[Request] Please write out every line of text in the records below, character for character, and leave the pictures out of your answer.

[Provided information]
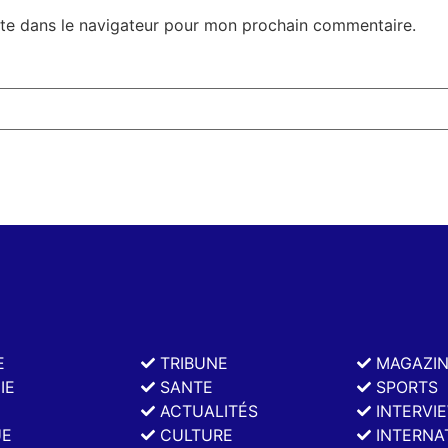
te dans le navigateur pour mon prochain commentaire.
E
TRIBUNE
MAGAZI
IE
SANTE
SPORTS
ACTUALITÉS
INTERVI
UE
CULTURE
INTERNA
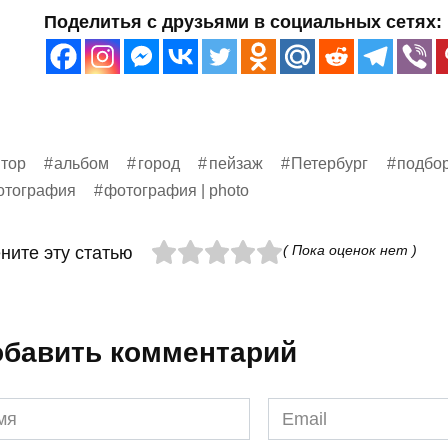
Поделитья с друзьями в социальных сетях:
тор
альбом
город
пейзаж
Петербург
подбо
отография
фотография | photo
( Пока оценок нет )
ните эту статью
бавить комментарий
я
Email
*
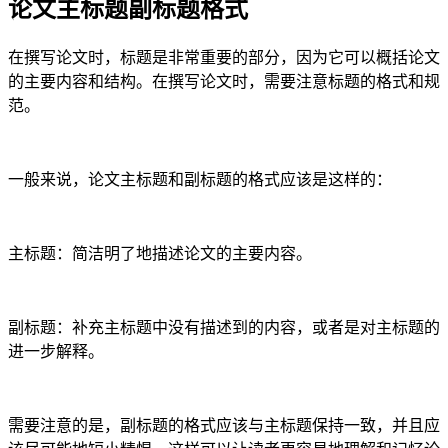
论文主标题副标题格式
在撰写论文时，标题是非常重要的部分，因为它可以概括论文
的主要内容和结构。在撰写论文时，需要注意标题的格式和规
范。
一般来说，论文主标题和副标题的格式应该是这样的：
主标题：简洁明了地描述论文的主要内容。
副标题：补充主标题中没有描述到的内容，或者是对主标题的
进一步解释。
需要注意的是，副标题的格式应该与主标题保持一致，并且应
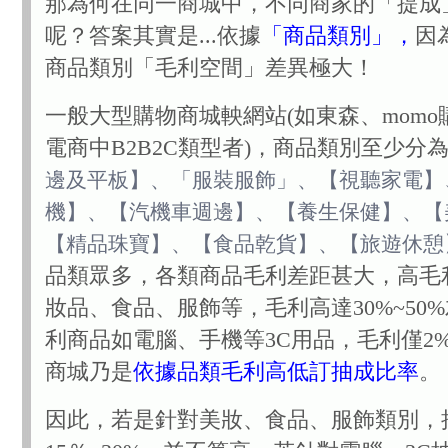
那為何在同一商城中，不同商家的「提成
呢？答案其實是...依據
「商品類別」，
因
商品類別「毛利空間」差異極大！
一般大型購物商城軮網站(如東森、mom
電商中B2B2C類型者)，商品類別至少分
邊及平板】、「服裝服飾」、【視聽家電】
機】、【汽機車週邊】、【養生保健】、【
【精品珠寶】、【食品乾貨】、【旅遊休憩
品類眾多，各類商品毛利差距甚大，高毛
妝品、食品、服飾等，毛利高達30%~50
利商品如電腦、手機等3C用品，毛利僅2%
商城乃是
依據品類毛利高低訂抽成比率
。
因此，若是針對美妝、食品、服飾類別，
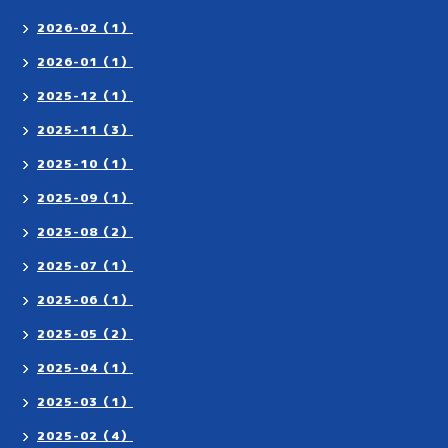
2026-02（1）
2026-01（1）
2025-12（1）
2025-11（3）
2025-10（1）
2025-09（1）
2025-08（2）
2025-07（1）
2025-06（1）
2025-05（2）
2025-04（1）
2025-03（1）
2025-02（4）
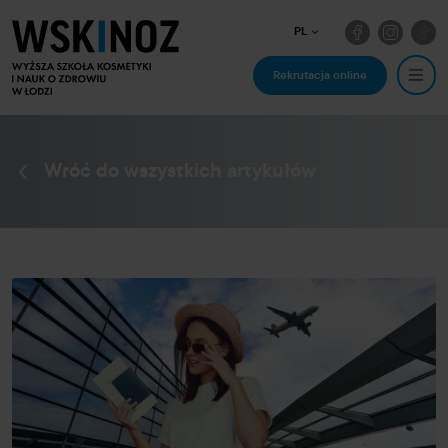
PL
Rekrutacja online
Wróć do wszystkich artykułów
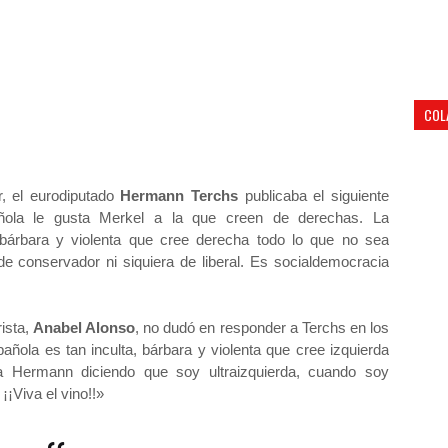
COL
r, el eurodiputado
Hermann Terchs
publicaba el siguiente
pañola le gusta Merkel a la que creen de derechas. La
, bárbara y violenta que cree derecha todo lo que no sea
e conservador ni siquiera de liberal. Es socialdemocracia
rista,
Anabel Alonso
, no dudó en responder a Terchs en los
añola es tan inculta, bárbara y violenta que cree izquierda
 Hermann diciendo que soy ultraizquierda, cuando soy
¡Viva el vino!!»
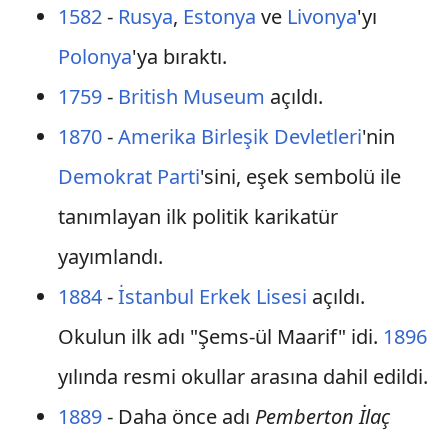
1582
-
Rusya
,
Estonya
ve
Livonya
'yı
Polonya
'ya bıraktı.
1759
-
British Museum
açıldı.
1870
-
Amerika Birleşik Devletleri
'nin
Demokrat Parti
'sini, eşek sembolü ile
tanımlayan ilk politik karikatür
yayımlandı.
1884
-
İstanbul Erkek Lisesi
açıldı.
Okulun ilk adı "Şems-ül Maarif" idi.
1896
yılında resmi okullar arasına dahil edildi.
1889
- Daha önce adı
Pemberton İlaç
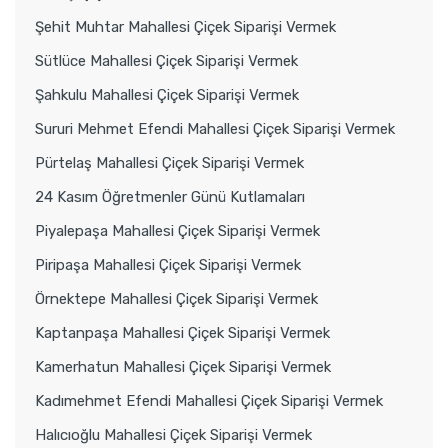
Şehit Muhtar Mahallesi Çiçek Siparişi Vermek
Sütlüce Mahallesi Çiçek Siparişi Vermek
Şahkulu Mahallesi Çiçek Siparişi Vermek
Sururi Mehmet Efendi Mahallesi Çiçek Siparişi Vermek
Pürtelaş Mahallesi Çiçek Siparişi Vermek
24 Kasım Öğretmenler Günü Kutlamaları
Piyalepaşa Mahallesi Çiçek Siparişi Vermek
Piripaşa Mahallesi Çiçek Siparişi Vermek
Örnektepe Mahallesi Çiçek Siparişi Vermek
Kaptanpaşa Mahallesi Çiçek Siparişi Vermek
Kamerhatun Mahallesi Çiçek Siparişi Vermek
Kadımehmet Efendi Mahallesi Çiçek Siparişi Vermek
Halıcıoğlu Mahallesi Çiçek Siparişi Vermek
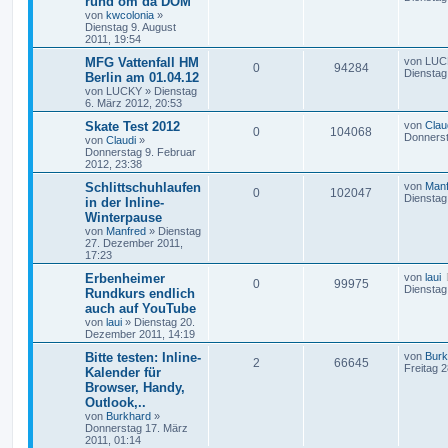
rund öm dä DOM
von
kwcolonia
»
Dienstag 9. August
2011, 19:54
MFG Vattenfall HM
von
LUC
0
94284
Dienstag
Berlin am 01.04.12
von
LUCKY
»
Dienstag
6. März 2012, 20:53
Skate Test 2012
von
Clau
0
104068
Donnerst
von
Claudi
»
Donnerstag 9. Februar
2012, 23:38
Schlittschuhlaufen
von
Manf
0
102047
Dienstag
in der Inline-
Winterpause
von
Manfred
»
Dienstag
27. Dezember 2011,
17:23
Erbenheimer
von
laui
0
99975
Dienstag
Rundkurs endlich
auch auf YouTube
von
laui
»
Dienstag 20.
Dezember 2011, 14:19
Bitte testen: Inline-
von
Burk
2
66645
Freitag 
Kalender für
Browser, Handy,
Outlook,..
von
Burkhard
»
Donnerstag 17. März
2011, 01:14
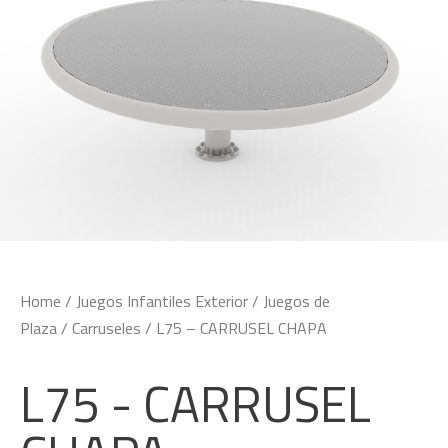
Home
/
Juegos Infantiles Exterior
/
Juegos de
Plaza
/
Carruseles
/ L75 – CARRUSEL CHAPA
L75 - CARRUSEL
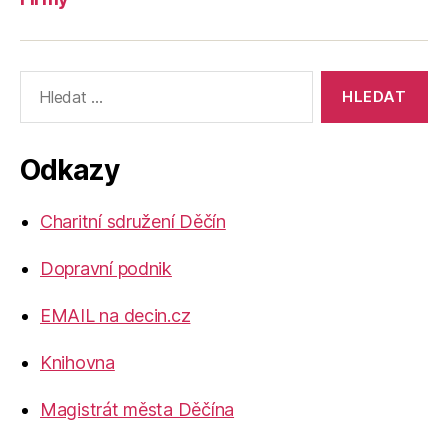
Výsledky
vyhledávání:
Odkazy
Charitní sdružení Děčín
Dopravní podnik
EMAIL na decin.cz
Knihovna
Magistrát města Děčína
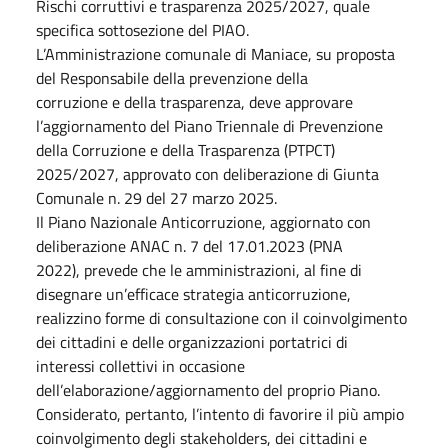
Rischi corruttivi e trasparenza 2025/2027, quale
specifica sottosezione del PIAO.
L’Amministrazione comunale di Maniace, su proposta
del Responsabile della prevenzione della
corruzione e della trasparenza, deve approvare
l’aggiornamento del Piano Triennale di Prevenzione
della Corruzione e della Trasparenza (PTPCT)
2025/2027, approvato con deliberazione di Giunta
Comunale n. 29 del 27 marzo 2025.
Il Piano Nazionale Anticorruzione, aggiornato con
deliberazione ANAC n. 7 del 17.01.2023 (PNA
2022), prevede che le amministrazioni, al fine di
disegnare un’efficace strategia anticorruzione,
realizzino forme di consultazione con il coinvolgimento
dei cittadini e delle organizzazioni portatrici di
interessi collettivi in occasione
dell’elaborazione/aggiornamento del proprio Piano.
Considerato, pertanto, l’intento di favorire il più ampio
coinvolgimento degli stakeholders, dei cittadini e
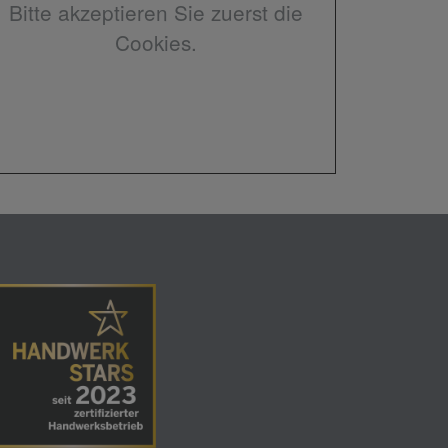
Bitte akzeptieren Sie zuerst die
Cookies.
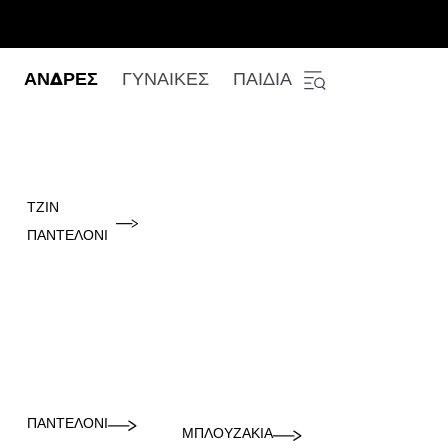
ΑΝΔΡΕΣ
ΓΥΝΑΙΚΕΣ
ΠΑΙΔΙΑ
ΤΖΙΝ
ΠΑΝΤΕΛΌΝΙ
ΠΑΝΤΕΛΌΝΙ
ΜΠΛΟΥΖΆΚΙΑ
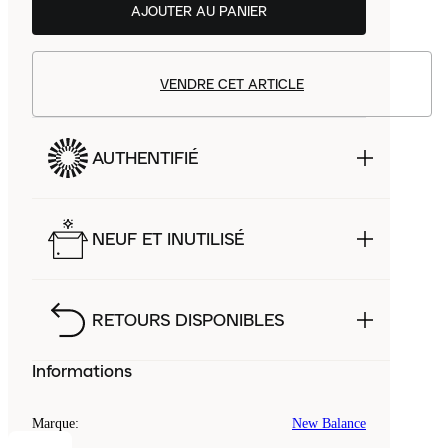
AJOUTER AU PANIER
VENDRE CET ARTICLE
AUTHENTIFIÉ
NEUF ET INUTILISÉ
RETOURS DISPONIBLES
Informations
Marque
:
New Balance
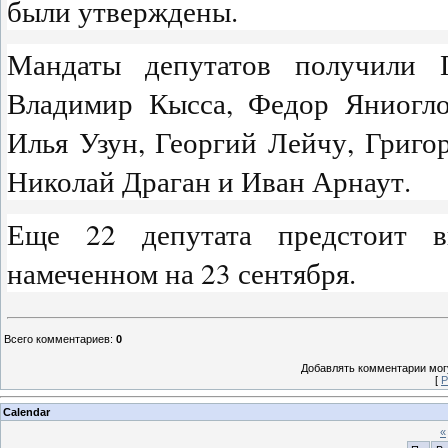
были утверждены.
Мандаты депутатов получили 
Владимир Кысса, Федор Яниогло
Илья Узун, Георгий Лейчу, Григо
Николай Драган и Иван Арнаут.
Еще 22 депутата предстоит в
намеченном на 23 сентября.
Всего комментариев
:
0
Добавлять комментарии могу
[
Р
Calendar
«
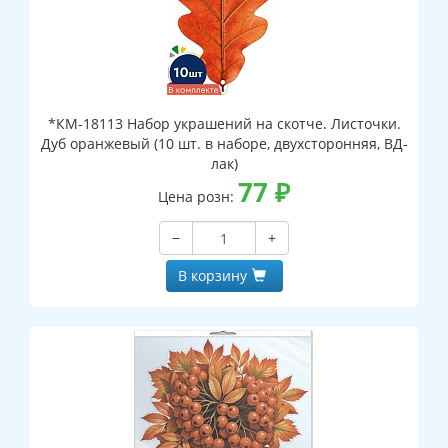
*КМ-18113 Набор украшений на скотче. Листочки.
Дуб оранжевый (10 шт. в наборе, двухсторонняя, ВД-
лак)
77
₽
Цена розн:
−
+
В корзину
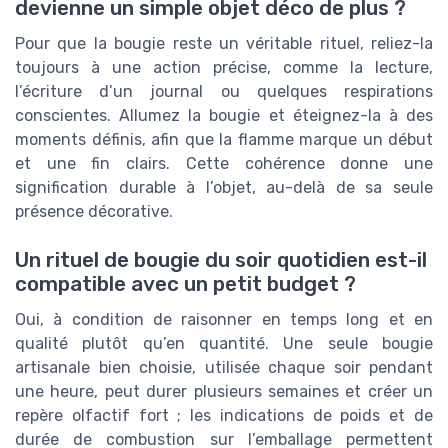
devienne un simple objet déco de plus ?
Pour que la bougie reste un véritable rituel, reliez-la
toujours à une action précise, comme la lecture,
l’écriture d’un journal ou quelques respirations
conscientes. Allumez la bougie et éteignez-la à des
moments définis, afin que la flamme marque un début
et une fin clairs. Cette cohérence donne une
signification durable à l’objet, au-delà de sa seule
présence décorative.
Un rituel de bougie du soir quotidien est-il
compatible avec un petit budget ?
Oui, à condition de raisonner en temps long et en
qualité plutôt qu’en quantité. Une seule bougie
artisanale bien choisie, utilisée chaque soir pendant
une heure, peut durer plusieurs semaines et créer un
repère olfactif fort ; les indications de poids et de
durée de combustion sur l’emballage permettent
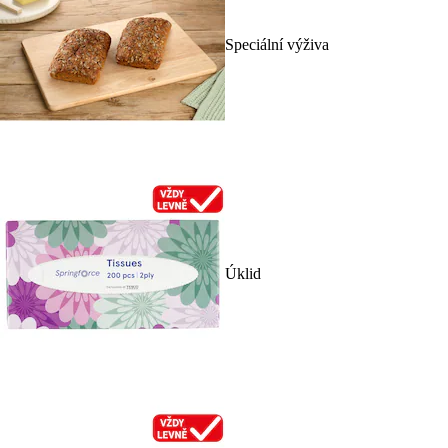
Speciální výživa
Úklid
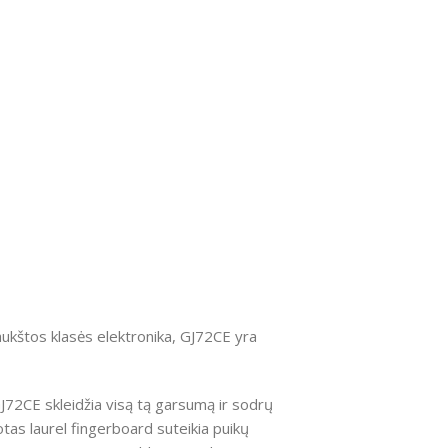
aukštos klasės elektronika, GJ72CE yra
J72CE skleidžia visą tą garsumą ir sodrų
otas laurel fingerboard suteikia puikų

[Finished exercise]
te dans le navigateur pour mon prochain commentaire.
E
TRIBUNE
MAGAZI
IE
SANTE
SPORTS
ACTUALITÉS
INTERVI
UE
CULTURE
INTERNA
Поделитья с друзьями в социальных сетях:
тор
альбом
город
пейзаж
Петербург
подбо
отография
фотография | photo
( Пока оценок нет )
ните эту статью
бавить комментарий
я
Email
*
论文主标题副标题格式
在撰写论文时，标题是非常重要的部分，因为它可以概括论文
的主要内容和结构。在撰写论文时，需要注意标题的格式和规
范。
一般来说，论文主标题和副标题的格式应该是这样的：
主标题：简洁明了地描述论文的主要内容。
副标题：补充主标题中没有描述到的内容，或者是对主标题的
进一步解释。
需要注意的是，副标题的格式应该与主标题保持一致，并且应
那為何在同一商城中，不同商家的「提成
呢？答案其實是...依據
「商品類別」，
因
商品類別「毛利空間」差異極大！
一般大型購物商城軮網站(如東森、mom
電商中B2B2C類型者)，商品類別至少分
邊及平板】、「服裝服飾」、【視聽家電】
機】、【汽機車週邊】、【養生保健】、【
【精品珠寶】、【食品乾貨】、【旅遊休憩
品類眾多，各類商品毛利差距甚大，高毛
妝品、食品、服飾等，毛利高達30%~50
利商品如電腦、手機等3C用品，毛利僅2%
商城乃是
依據品類毛利高低訂抽成比率
。
因此，若是針對美妝、食品、服飾類別，
2026-02（1）
2026-01（1）
2025-12（1）
2025-11（3）
2025-10（1）
2025-09（1）
2025-08（2）
2025-07（1）
2025-06（1）
2025-05（2）
2025-04（1）
2025-03（1）
2025-02（4）
PL
Rekrutacja online
Wróć do wszystkich artykułów
COL
r, el eurodiputado
Hermann Terchs
publicaba el siguiente
pañola le gusta Merkel a la que creen de derechas. La
, bárbara y violenta que cree derecha todo lo que no sea
e conservador ni siquiera de liberal. Es socialdemocracia
rista,
Anabel Alonso
, no dudó en responder a Terchs en los
añola es tan inculta, bárbara y violenta que cree izquierda
 Hermann diciendo que soy ultraizquierda, cuando soy
¡Viva el vino!!»
1582
-
Rusya
,
Estonya
ve
Livonya
'yı
Polonya
'ya bıraktı.
1759
-
British Museum
açıldı.
1870
-
Amerika Birleşik Devletleri
'nin
Demokrat Parti
'sini, eşek sembolü ile
tanımlayan ilk politik karikatür
yayımlandı.
1884
-
İstanbul Erkek Lisesi
açıldı.
Okulun ilk adı "Şems-ül Maarif" idi.
1896
yılında resmi okullar arasına dahil edildi.
1889
- Daha önce adı
Pemberton İlaç
Şehit Muhtar Mahallesi Çiçek Siparişi Vermek
Sütlüce Mahallesi Çiçek Siparişi Vermek
Şahkulu Mahallesi Çiçek Siparişi Vermek
Sururi Mehmet Efendi Mahallesi Çiçek Siparişi Vermek
Pürtelaş Mahallesi Çiçek Siparişi Vermek
24 Kasım Öğretmenler Günü Kutlamaları
Piyalepaşa Mahallesi Çiçek Siparişi Vermek
Piripaşa Mahallesi Çiçek Siparişi Vermek
Örnektepe Mahallesi Çiçek Siparişi Vermek
Kaptanpaşa Mahallesi Çiçek Siparişi Vermek
Kamerhatun Mahallesi Çiçek Siparişi Vermek
Kadımehmet Efendi Mahallesi Çiçek Siparişi Vermek
Halıcıoğlu Mahallesi Çiçek Siparişi Vermek
rund öm dä DOM
von
kwcolonia
»
Dienstag 9. August
2011, 19:54
MFG Vattenfall HM
von
LUC
0
94284
Dienstag
Berlin am 01.04.12
von
LUCKY
»
Dienstag
6. März 2012, 20:53
Skate Test 2012
von
Clau
0
104068
Donnerst
von
Claudi
»
Donnerstag 9. Februar
2012, 23:38
Schlittschuhlaufen
von
Manf
0
102047
Dienstag
in der Inline-
Winterpause
von
Manfred
»
Dienstag
27. Dezember 2011,
17:23
Erbenheimer
von
laui
0
99975
Dienstag
Rundkurs endlich
auch auf YouTube
von
laui
»
Dienstag 20.
Dezember 2011, 14:19
Bitte testen: Inline-
von
Burk
2
66645
Freitag 
Kalender für
Browser, Handy,
Outlook,..
von
Burkhard
»
Donnerstag 17. März
2011, 01:14
Home
/
Juegos Infantiles Exterior
/
Juegos de
Plaza
/
Carruseles
/ L75 – CARRUSEL CHAPA
L75 - CARRUSEL
Výsledky
vyhledávání:
Odkazy
Charitní sdružení Děčín
Dopravní podnik
EMAIL na decin.cz
Knihovna
Magistrát města Děčína
Rischi corruttivi e trasparenza 2025/2027, quale
specifica sottosezione del PIAO.
L’Amministrazione comunale di Maniace, su proposta
del Responsabile della prevenzione della
corruzione e della trasparenza, deve approvare
l’aggiornamento del Piano Triennale di Prevenzione
della Corruzione e della Trasparenza (PTPCT)
2025/2027, approvato con deliberazione di Giunta
Comunale n. 29 del 27 marzo 2025.
Il Piano Nazionale Anticorruzione, aggiornato con
deliberazione ANAC n. 7 del 17.01.2023 (PNA
2022), prevede che le amministrazioni, al fine di
disegnare un’efficace strategia anticorruzione,
realizzino forme di consultazione con il coinvolgimento
dei cittadini e delle organizzazioni portatrici di
interessi collettivi in occasione
dell’elaborazione/aggiornamento del proprio Piano.
Considerato, pertanto, l’intento di favorire il più ampio
coinvolgimento degli stakeholders, dei cittadini e
Bitte akzeptieren Sie zuerst die
Cookies.
ΑΝΔΡΕΣ
ΓΥΝΑΙΚΕΣ
ΠΑΙΔΙΑ
ΤΖΙΝ
ΠΑΝΤΕΛΌΝΙ
ΠΑΝΤΕΛΌΝΙ
ΜΠΛΟΥΖΆΚΙΑ
AJOUTER AU PANIER
VENDRE CET ARTICLE
AUTHENTIFIÉ
NEUF ET INUTILISÉ
RETOURS DISPONIBLES
Informations
Marque
:
New Balance
были утверждены.
Мандаты депутатов получили 
Владимир Кысса, Федор Яниогло
Илья Узун, Георгий Лейчу, Григо
Николай Драган и Иван Арнаут.
Еще 22 депутата предстоит в
намеченном на 23 сентября.
Всего комментариев
:
0
Добавлять комментарии могу
[
Р
Calendar
«
*КМ-18113 Набор украшений на скотче. Листочки.
Дуб оранжевый (10 шт. в наборе, двухсторонняя, ВД-
лак)
77
₽
Цена розн:
−
+
В корзину
devienne un simple objet déco de plus ?
Pour que la bougie reste un véritable rituel, reliez-la
toujours à une action précise, comme la lecture,
l’écriture d’un journal ou quelques respirations
conscientes. Allumez la bougie et éteignez-la à des
moments définis, afin que la flamme marque un début
et une fin clairs. Cette cohérence donne une
signification durable à l’objet, au-delà de sa seule
présence décorative.
Un rituel de bougie du soir quotidien est-il
compatible avec un petit budget ?
Oui, à condition de raisonner en temps long et en
qualité plutôt qu’en quantité. Une seule bougie
artisanale bien choisie, utilisée chaque soir pendant
une heure, peut durer plusieurs semaines et créer un
repère olfactif fort ; les indications de poids et de
durée de combustion sur l’emballage permettent
Speciální výživa
Úklid
aukštos klasės elektronika, GJ72CE yra
J72CE skleidžia visą tą garsumą ir sodrų
otas laurel fingerboard suteikia puikų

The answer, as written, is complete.